A body is projected with a velocity 80m/s at 30 with the horizontal. What is its range and greatest height realized? (g=10m/s²)

To find the range and greatest height realized, we can break down the initial velocity into its vertical and horizontal components.

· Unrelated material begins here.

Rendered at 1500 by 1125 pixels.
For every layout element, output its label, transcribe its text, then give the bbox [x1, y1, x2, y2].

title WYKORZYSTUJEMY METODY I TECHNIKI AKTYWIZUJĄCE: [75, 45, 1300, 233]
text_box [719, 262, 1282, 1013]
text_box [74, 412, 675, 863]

The vertical component of the initial velocity (Vy) can be calculated using the formula Vy = V * sin(θ), where V is the initial velocity and θ is the angle of projection. In this case, V = 80 m/s and θ = 30°.

Vy = 80 m/s * sin(30°)
Vy = 80 m/s * 0.5
Vy = 40 m/s

The horizontal component of the initial velocity (Vx) can be calculated using the formula Vx = V * cos(θ), where V is the initial velocity and θ is the angle of projection.

Vx = 80 m/s * cos(30°)
Vx = 80 m/s * √3/2
Vx = 40 m/s * √3

Now let's calculate the time of flight (t) using the formula t = 2 * Vy / g, where g is the acceleration due to gravity (10 m/s²).

t = 2 * 40 m/s / 10 m/s²
t = 8 s

The range (R) can be calculated using the formula R = Vx * t, where Vx is the horizontal component of the initial velocity and t is the time of flight.

R = 40 m/s * √3 * 8 s
R = 320 √3 m

The greatest height (H) can be calculated using the formula H = Vy^2 / (2 * g), where Vy is the vertical component of the initial velocity and g is the acceleration due to gravity.

H = (40 m/s)^2 / (2 * 10 m/s²)
H = 1600 m²/s² / 20 m²/s²
H = 80 m

Therefore, the range of the projectile is approximately 320 √3 meters and the greatest height realized is 80 meters.